** Opening DATA UNDER STUDY block **
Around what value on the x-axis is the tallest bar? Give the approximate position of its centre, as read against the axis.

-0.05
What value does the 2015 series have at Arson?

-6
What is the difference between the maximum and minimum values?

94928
** Closing DATA UNDER STUDY block **
** Opening DATA UNDER STUDY block **
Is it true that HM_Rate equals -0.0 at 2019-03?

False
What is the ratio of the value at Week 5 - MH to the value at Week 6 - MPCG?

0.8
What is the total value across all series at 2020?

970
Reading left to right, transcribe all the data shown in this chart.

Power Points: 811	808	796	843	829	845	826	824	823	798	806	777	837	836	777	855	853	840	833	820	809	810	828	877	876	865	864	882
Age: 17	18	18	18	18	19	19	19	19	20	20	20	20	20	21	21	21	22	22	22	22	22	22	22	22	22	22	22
** Closing DATA UNDER STUDY block **
** Opening DATA UNDER STUDY block **
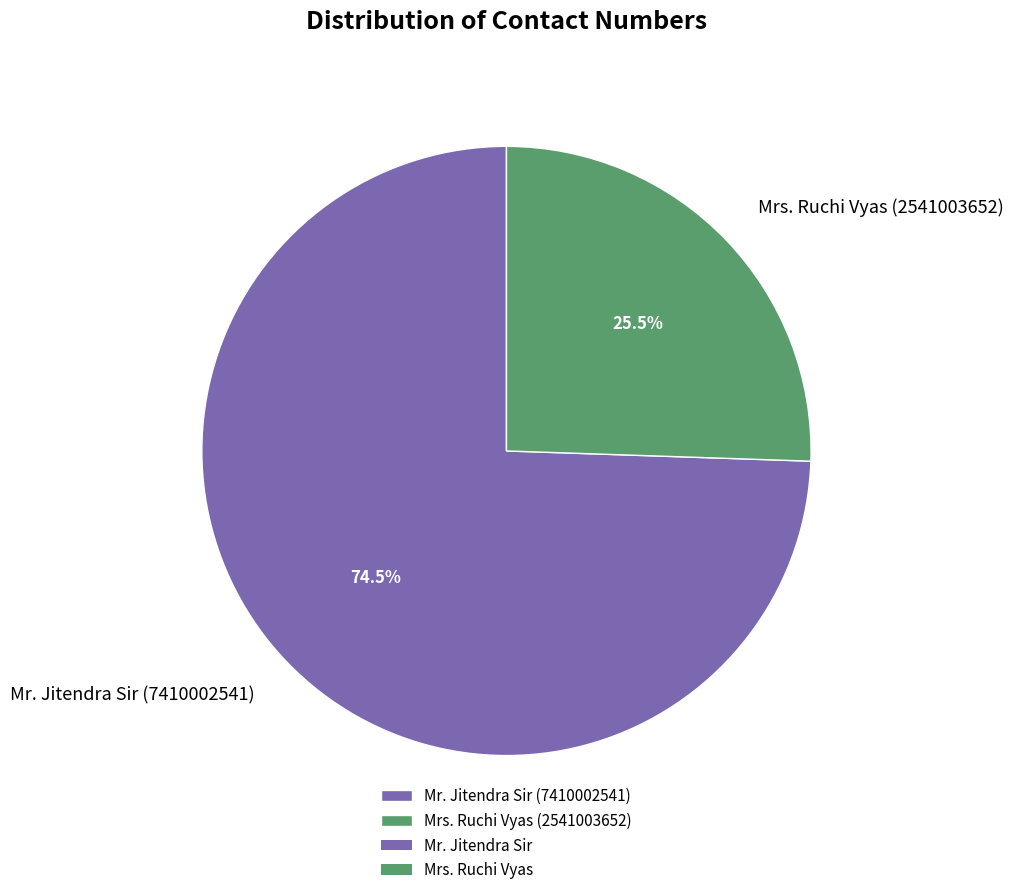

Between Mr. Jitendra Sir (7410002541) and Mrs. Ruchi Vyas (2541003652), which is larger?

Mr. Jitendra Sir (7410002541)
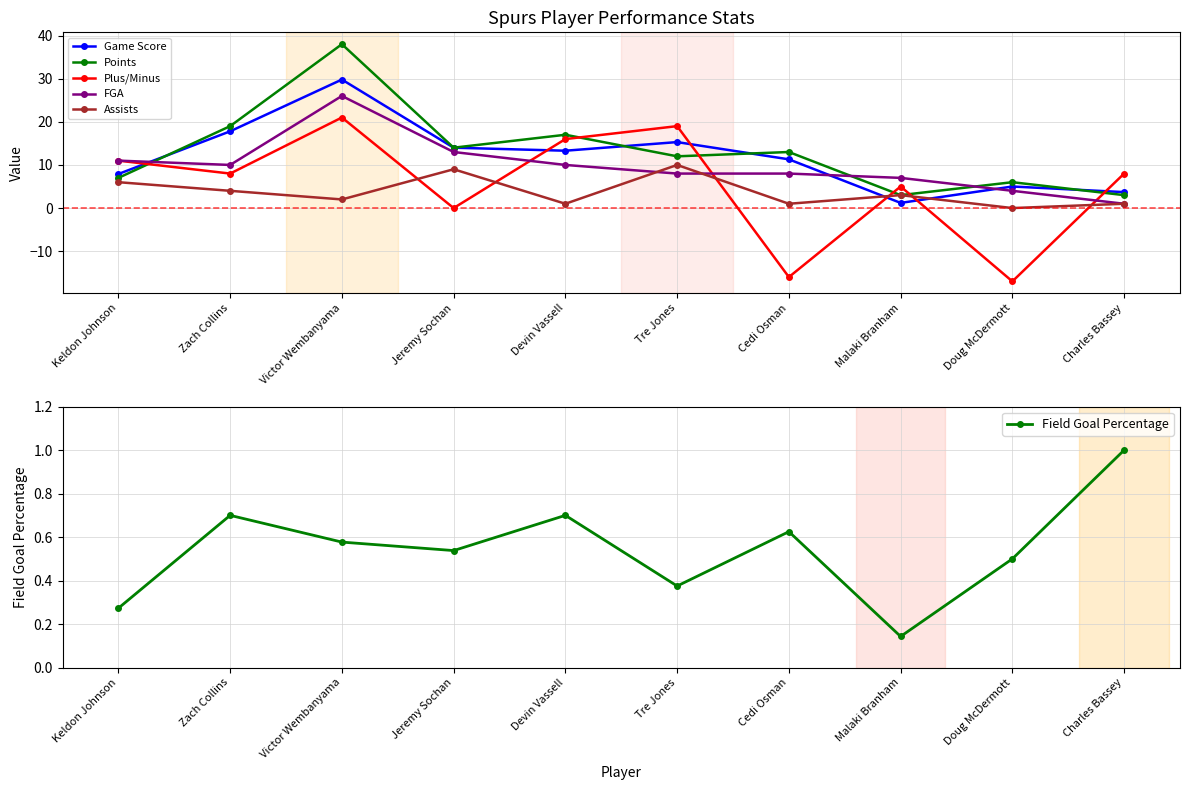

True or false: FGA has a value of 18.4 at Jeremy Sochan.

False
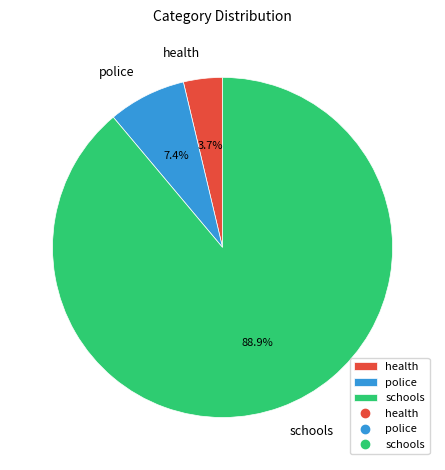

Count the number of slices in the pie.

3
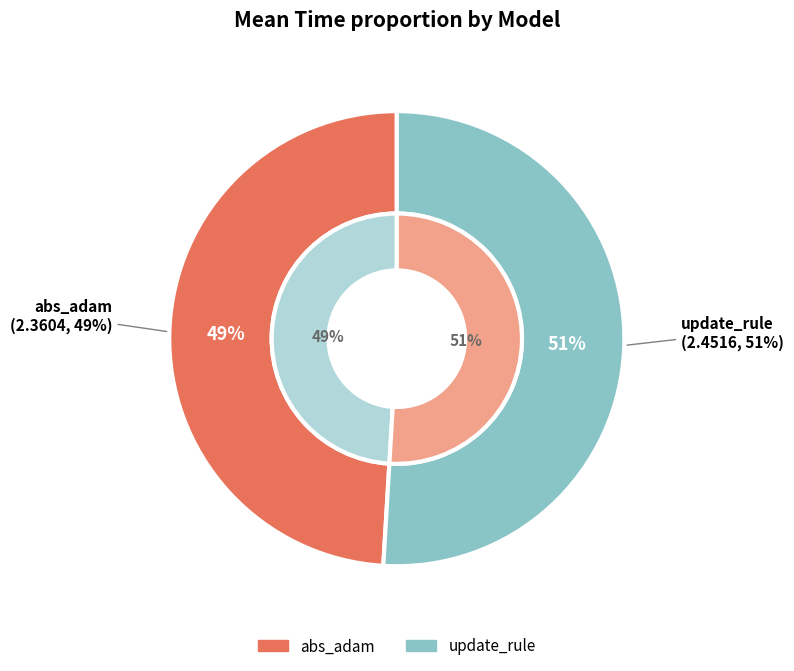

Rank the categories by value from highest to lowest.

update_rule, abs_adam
** Closing DATA UNDER STUDY block **
WHAT THE TASK ASKS
Copy out word for word the lines starting with the line that contains "Between Mr. Jitendra" and ending after the line that contains "update_rule, abs_adam", leaving the pictures out.

TASK RESPONSE
Between Mr. Jitendra Sir (7410002541) and Mrs. Ruchi Vyas (2541003652), which is larger?

Mr. Jitendra Sir (7410002541)

True or false: FGA has a value of 18.4 at Jeremy Sochan.

False

Count the number of slices in the pie.

3

Rank the categories by value from highest to lowest.

update_rule, abs_adam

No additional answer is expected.